27/06/2014

Education Students Become Architects for a Day

For a moment, first- and second-year students in the UIC Degree Programme in Preschool Education pretended "to be architects" as they tried to apply their knowledge of education to the design of a preschool. The students, guided by Tuomo Jauhiainen from Finland and Ferran Baesa, specialists in building classrooms and schools, had to create a 1:20 scale model of their project.

The project began on Monday, 18 March 2013, when the architects Jauhiainen and Baesa gave the lecture "School Architecture: Building Preschool Classrooms and Schools. Models to Follow and the Finnish Proposal" to UIC preschool education students. At its conclusion, the architects formed part of the jury that assessed the projects based on the models created by the students. The models were exhibited in the faculty.

The architects, experts in the design of classrooms and schools, emphasized the importance of good communication between the two professions. “Nowadays, when designing new schools, we have to keep in mind several factors, such as functionality, flexibility, air, acoustics, light", said Jauhiainen. "That's why it makes the most sense for architects and educators to work on them together.
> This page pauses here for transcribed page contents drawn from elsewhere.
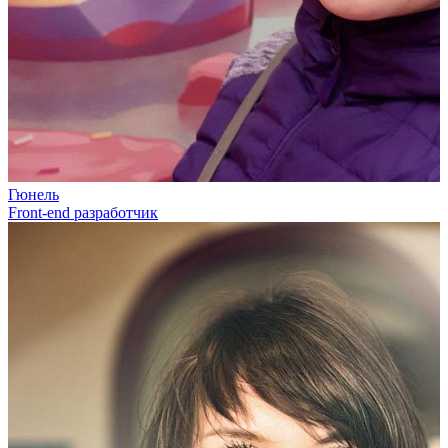
Гюнель
Front-end разработчик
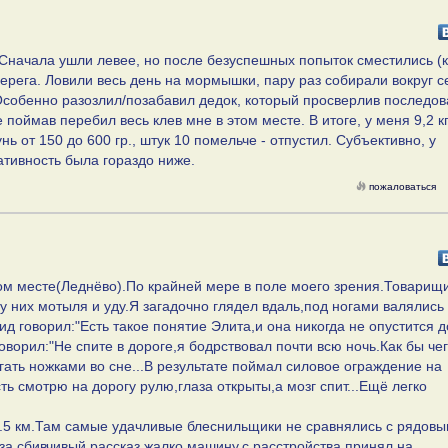
 Сначала ушли левее, но после безуспешных попыток сместились (к
 берега. Ловили весь день на мормышки, пару раз собирали вокруг с
 Особенно разозлил/позабавил дедок, который просверлив последо
е поймав перебил весь клев мне в этом месте. В итоге, у меня 9,2 к
нь от 150 до 600 гр., штук 10 помельче - отпустил. Субъективно, у
ативность была гораздо ниже.
пожаловаться
ом месте(Леднёво).По крайней мере в поле моего зрения.Товарищ
 у них мотыля и уду.Я загадочно глядел вдаль,под ногами валялись 
ид говорил:"Есть такое понятие Элита,и она никогда не опустится д
ворил:"Не спите в дороге,я бодрствовал почти всю ночь.Как бы чег
ать ножками во сне...В результате поймал силовое ограждение на
ть смотрю на дорогу рулю,глаза открыты,а мозг спит...Ещё легко
4-4.5 км.Там самые удачливые блеснильщики не сравнялись с рядов
а сбивчивый рассказ,жалко машину,с расстройства принял на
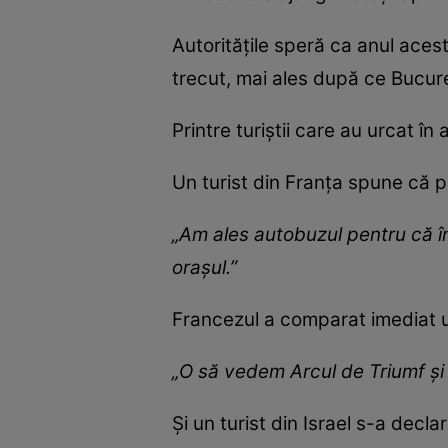
Autoritățile speră ca anul acest
trecut, mai ales după ce Bucure
Printre turiștii care au urcat în
Un turist din Franța spune că p
„Am ales autobuzul pentru că î
orașul.”
Francezul a comparat imediat un
„O să vedem Arcul de Triumf și
Și un turist din Israel s-a decl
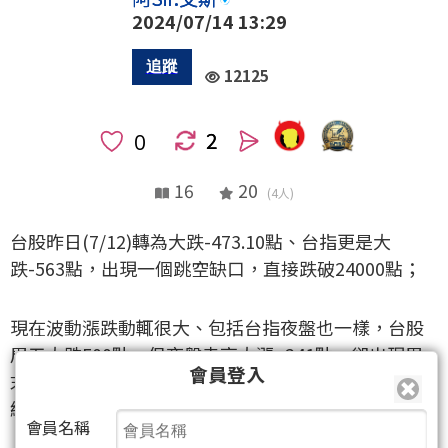
2024/07/14 13:29
12125
2
人
16
20
(4人)
台股昨日(7/12)轉為大跌-473.10點、台指更是大
跌-563點，出現一個跳空缺口，直接跌破24000點；
現在波動漲跌動輒很大、包括台指夜盤也一樣，台股
周五大跌500點，但夜盤走高大漲+241點，卻出現周
會員登入
末假日川普競選傳出中槍事件…國際市場現在算是短
線看法最分歧的時候！
會員名稱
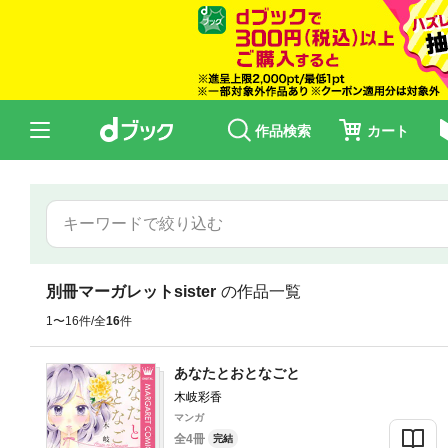
作品検索
カート
別冊マーガレットsister
の作品一覧
1〜16件/全
16
件
あなたとおとなごと
木岐彩香
マンガ
全4冊
完結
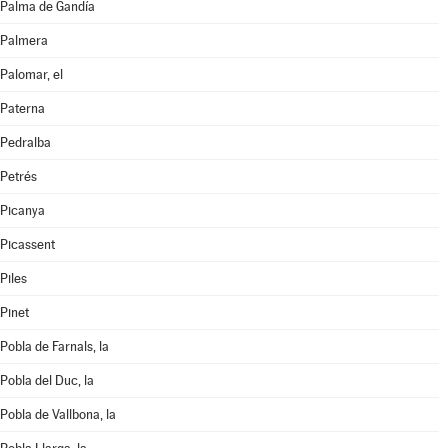
Palma de Gandía
Palmera
Palomar, el
Paterna
Pedralba
Petrés
Picanya
Picassent
Piles
Pinet
Pobla de Farnals, la
Pobla del Duc, la
Pobla de Vallbona, la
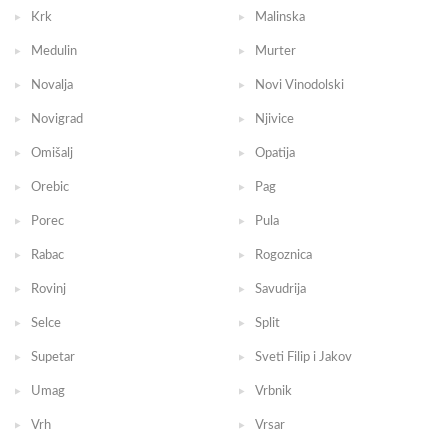
Krk
Malinska
Medulin
Murter
Novalja
Novi Vinodolski
Novigrad
Njivice
Omišalj
Opatija
Orebic
Pag
Porec
Pula
Rabac
Rogoznica
Rovinj
Savudrija
Selce
Split
Supetar
Sveti Filip i Jakov
Umag
Vrbnik
Vrh
Vrsar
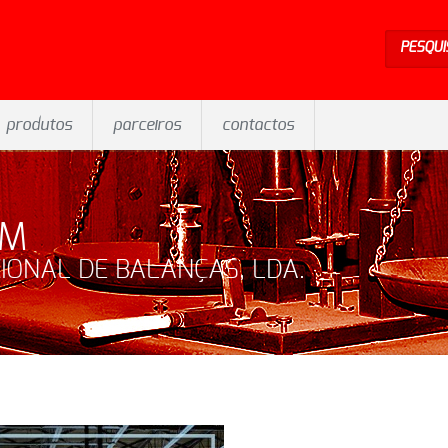
PESQUI
produtos
parceiros
contactos
EM
IONAL DE BALANÇAS, LDA.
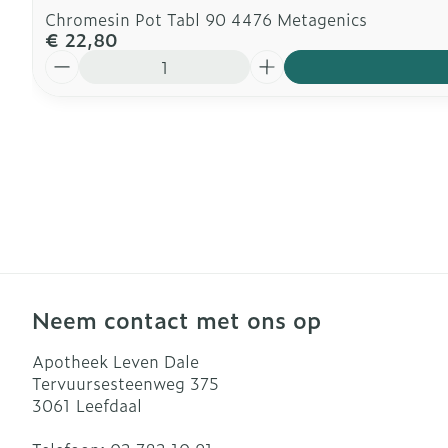
Chromesin Pot Tabl 90 4476 Metagenics
€ 22,80
Aantal
Neem contact met ons op
Apotheek Leven Dale
Tervuursesteenweg 375
3061
Leefdaal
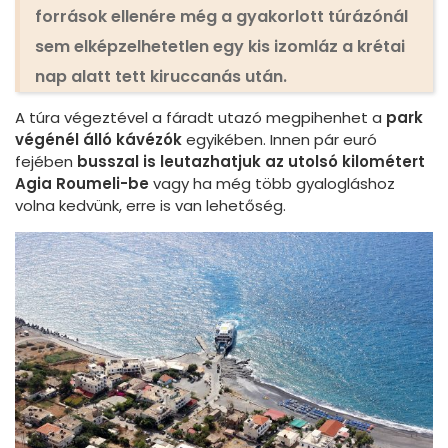
források ellenére még a gyakorlott túrázónál
sem elképzelhetetlen egy kis izomláz a krétai
nap alatt tett kiruccanás után.
A túra végeztével a fáradt utazó megpihenhet a
park
végénél álló kávézók
egyikében. Innen pár euró
fejében
busszal is leutazhatjuk az utolsó kilométert
Agia Roumeli-be
vagy ha még több gyalogláshoz
volna kedvünk, erre is van lehetőség.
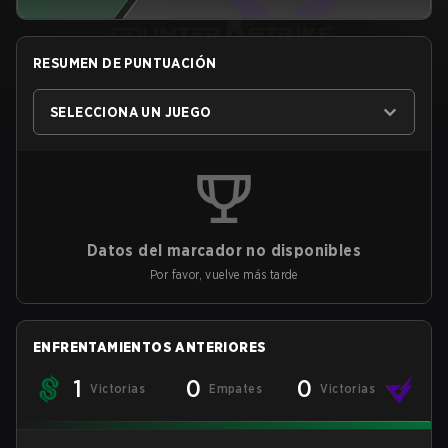
RESUMEN DE PUNTUACIÓN
SELECCIONA UN JUEGO
Datos del marcador no disponibles
Por favor, vuelve más tarde
ENFRENTAMIENTOS ANTERIORES
1
0
0
Victorias
Empates
Victorias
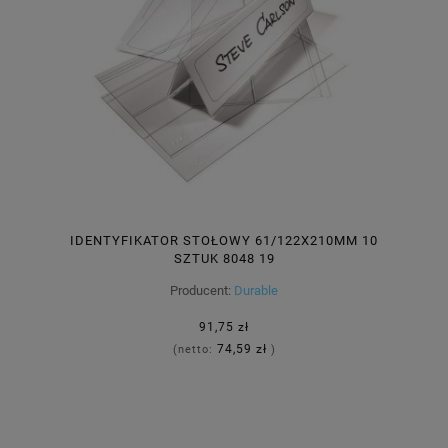
IDENTYFIKATOR STOŁOWY 61/122X210MM 10
SZTUK 8048 19
Producent:
Durable
91,75 zł
74,59 zł
(netto:
)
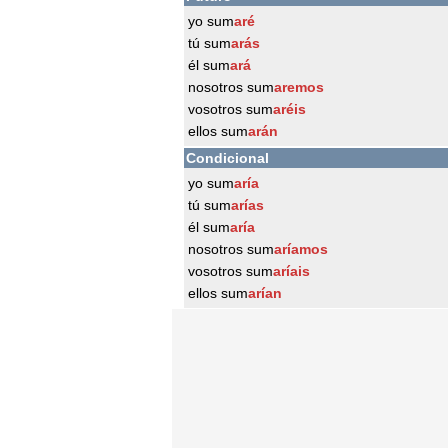
yo sum
aré
tú sum
arás
él sum
ará
nosotros sum
aremos
vosotros sum
aréis
ellos sum
arán
Condicional
yo sum
aría
tú sum
arías
él sum
aría
nosotros sum
aríamos
vosotros sum
aríais
ellos sum
arían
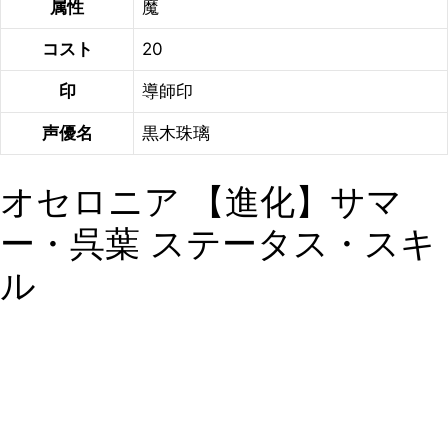
属性
魔
コスト
20
印
導師印
声優名
黒木珠璃
オセロニア 【進化】サマ
ー・呉葉 ステータス・スキ
ル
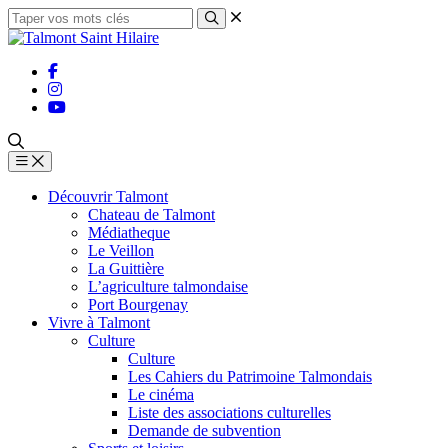
Découvrir Talmont
Chateau de Talmont
Médiatheque
Le Veillon
La Guittière
L’agriculture talmondaise
Port Bourgenay
Vivre à Talmont
Culture
Culture
Les Cahiers du Patrimoine Talmondais
Le cinéma
Liste des associations culturelles
Demande de subvention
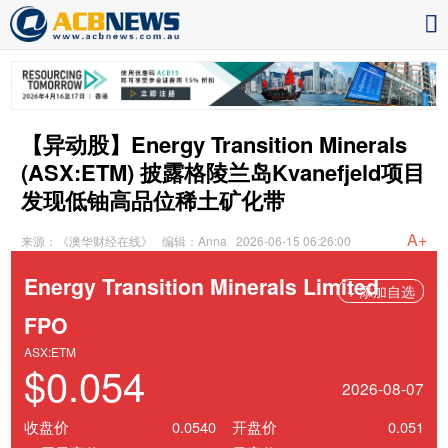
【异动股】Energy Transition Minerals
(ASX:ETM) 披露格陵兰岛Kvanefjeld项目
发现低铀高品位稀土矿化带
A+
来源：《澳华财经在线》
编辑：Anna
2026-06-15 06:26:00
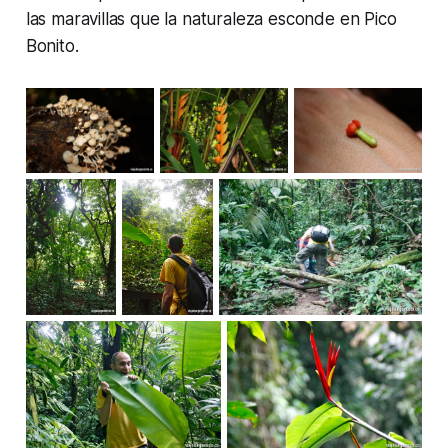
las maravillas que la naturaleza esconde en Pico
Bonito.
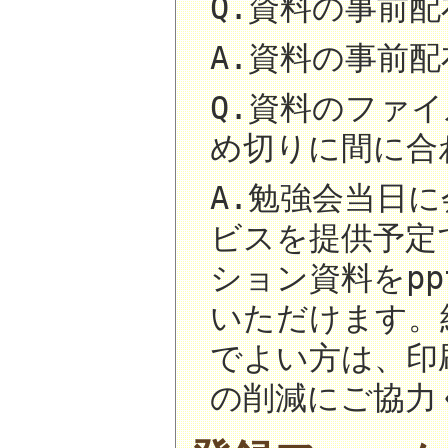
Q.資料の事前
A.資料の事前
Q.資料のファ
め切りに間に合
A.勉強会当日
ビスを提供予定
ション資料をpp
いただけます。
でよい方は、印
の削減にご協力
It's very important for teacher training to reflect these issues and learn to value them and manage them”. Baesa added, “Architecture for schools, which are the primary space for learning, should be designed so that the children feel they're a part of it”.

“After analysing different models of teaching, studying the construction standards of schools and listening to what these two architects had to say, the students had to make proposals based on teaching criteria as well as national regulations for schools so that their projects would reflect real spaces”, explained Meritxell Balcells, the professor of the subject in which the project was carried out.